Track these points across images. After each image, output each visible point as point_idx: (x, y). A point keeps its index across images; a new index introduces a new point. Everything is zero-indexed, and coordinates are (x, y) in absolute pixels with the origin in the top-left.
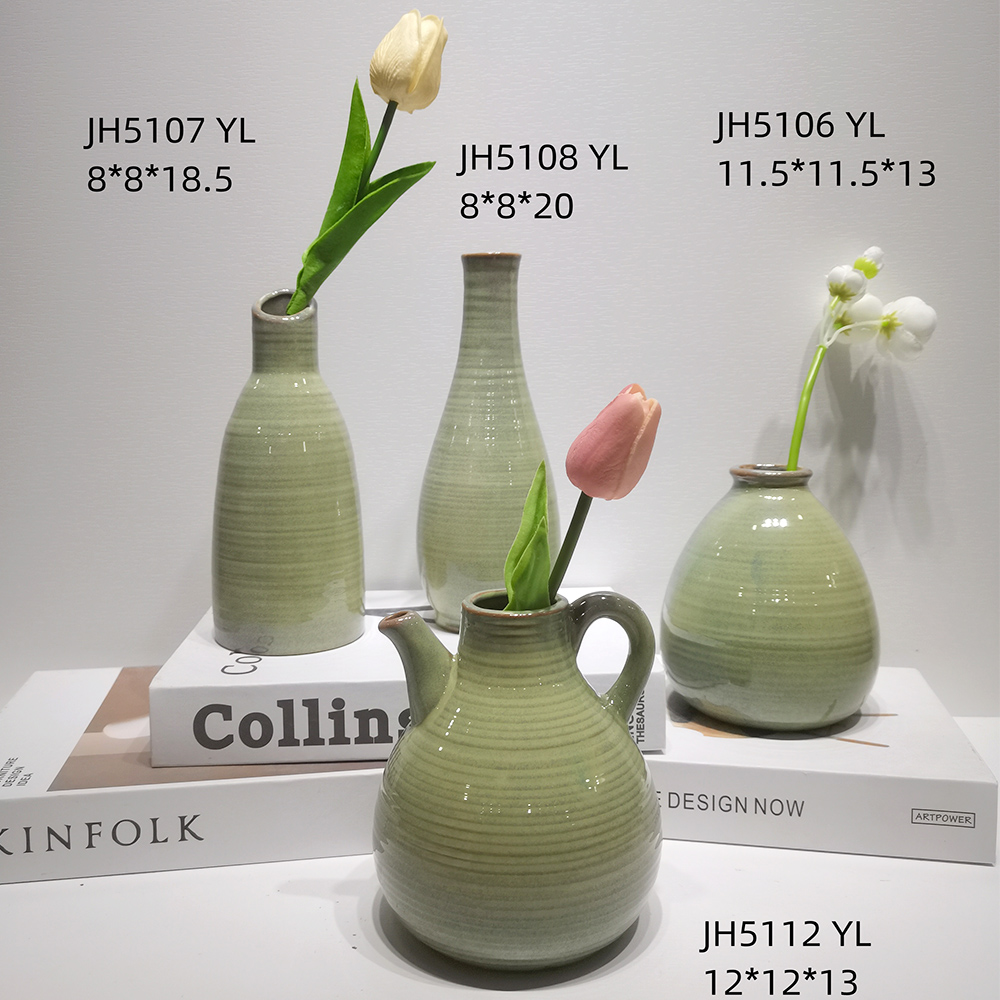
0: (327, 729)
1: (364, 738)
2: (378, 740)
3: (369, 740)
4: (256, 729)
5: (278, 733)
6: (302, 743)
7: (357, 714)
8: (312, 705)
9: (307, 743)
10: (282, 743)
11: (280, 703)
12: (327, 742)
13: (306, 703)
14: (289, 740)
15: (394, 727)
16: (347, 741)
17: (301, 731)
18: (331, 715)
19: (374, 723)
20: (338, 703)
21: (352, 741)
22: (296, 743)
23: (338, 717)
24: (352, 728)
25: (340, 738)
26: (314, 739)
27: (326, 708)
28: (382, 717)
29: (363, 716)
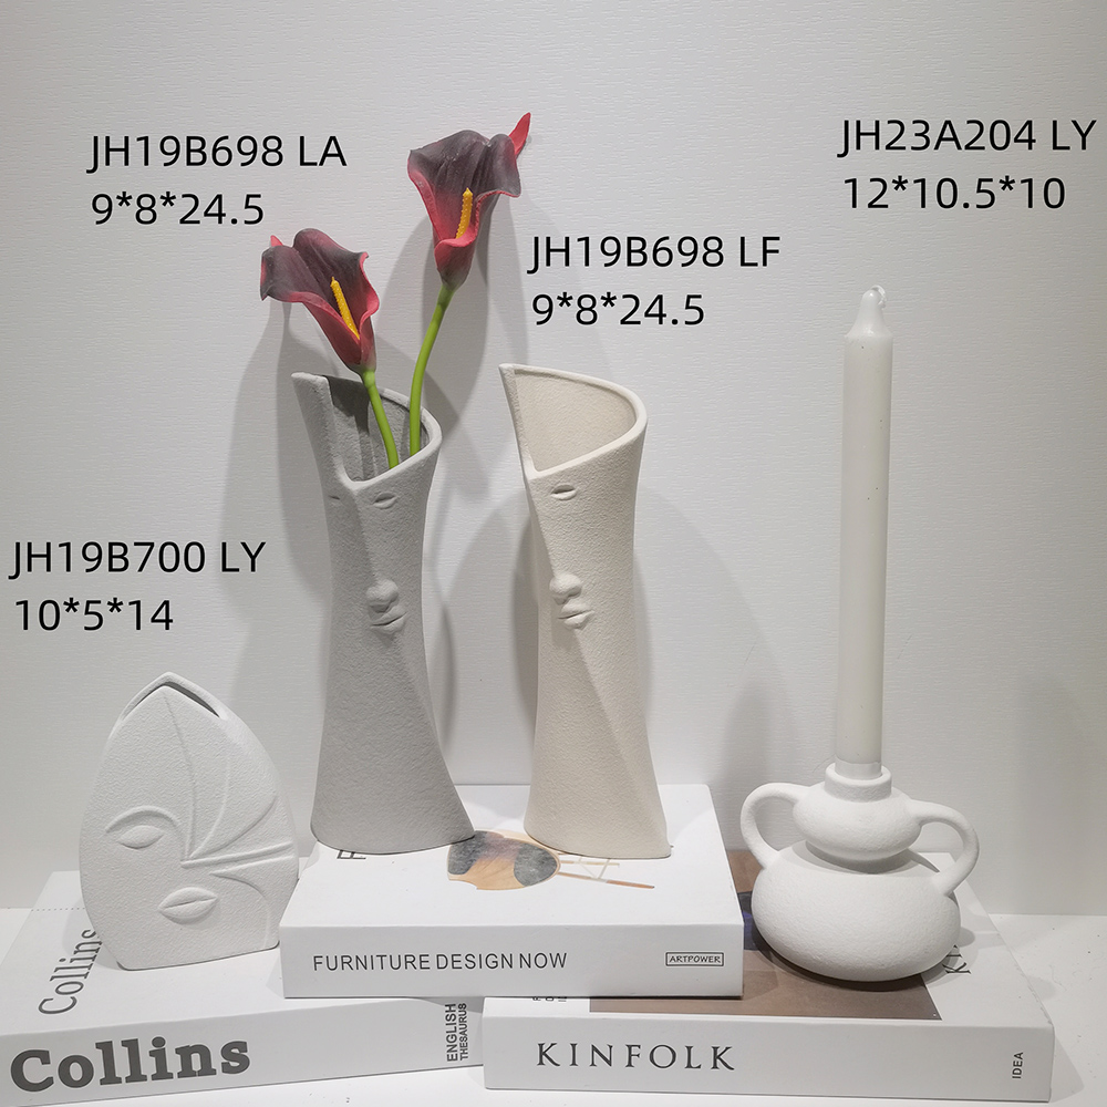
0: (148, 1066)
1: (187, 1072)
2: (201, 1073)
3: (193, 1074)
4: (76, 1072)
5: (99, 1073)
6: (124, 1080)
7: (178, 1051)
8: (132, 1046)
9: (129, 1080)
10: (103, 1082)
11: (98, 1046)
12: (149, 1078)
13: (125, 1043)
14: (110, 1078)
15: (217, 1061)
16: (170, 1076)
17: (122, 1067)
18: (152, 1054)
19: (196, 1059)
20: (159, 1042)
21: (175, 1076)
22: (119, 1081)
23: (159, 1054)
24: (174, 1063)
25: (162, 1073)
26: (136, 1076)
27: (145, 1048)
28: (204, 1052)
29: (185, 1053)
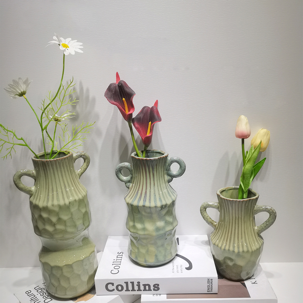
3: (146, 290)
4: (120, 288)
5: (125, 288)
8: (133, 283)
10: (126, 291)
11: (125, 283)
12: (136, 290)
15: (152, 288)
17: (130, 288)
18: (137, 285)
19: (147, 287)
20: (139, 283)
21: (142, 290)
22: (129, 291)
25: (139, 290)
26: (133, 290)
29: (145, 285)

——————————

Kopieer alle regels hierboven letterlijk en laat de afbeeldingen daarbij alstublieft weg.

Track these points across images. After each image, output each visible point as point_idx: (x, y). A point keeps its index across images; a new index introduces a new point. Everything is zero-indexed, and coordinates are (x, y) in absolute pixels with the origin in the top-left.
0: (327, 729)
1: (364, 738)
2: (378, 740)
3: (369, 740)
4: (256, 729)
5: (278, 733)
6: (302, 743)
7: (357, 714)
8: (312, 705)
9: (307, 743)
10: (282, 743)
11: (280, 703)
12: (327, 742)
13: (306, 703)
14: (289, 740)
15: (394, 727)
16: (347, 741)
17: (301, 731)
18: (331, 715)
19: (374, 723)
20: (338, 703)
21: (352, 741)
22: (296, 743)
23: (338, 717)
24: (352, 728)
25: (340, 738)
26: (314, 739)
27: (326, 708)
28: (382, 717)
29: (363, 716)
0: (148, 1066)
1: (187, 1072)
2: (201, 1073)
3: (193, 1074)
4: (76, 1072)
5: (99, 1073)
6: (124, 1080)
7: (178, 1051)
8: (132, 1046)
9: (129, 1080)
10: (103, 1082)
11: (98, 1046)
12: (149, 1078)
13: (125, 1043)
14: (110, 1078)
15: (217, 1061)
16: (170, 1076)
17: (122, 1067)
18: (152, 1054)
19: (196, 1059)
20: (159, 1042)
21: (175, 1076)
22: (119, 1081)
23: (159, 1054)
24: (174, 1063)
25: (162, 1073)
26: (136, 1076)
27: (145, 1048)
28: (204, 1052)
29: (185, 1053)
3: (146, 290)
4: (120, 288)
5: (125, 288)
8: (133, 283)
10: (126, 291)
11: (125, 283)
12: (136, 290)
15: (152, 288)
17: (130, 288)
18: (137, 285)
19: (147, 287)
20: (139, 283)
21: (142, 290)
22: (129, 291)
25: (139, 290)
26: (133, 290)
29: (145, 285)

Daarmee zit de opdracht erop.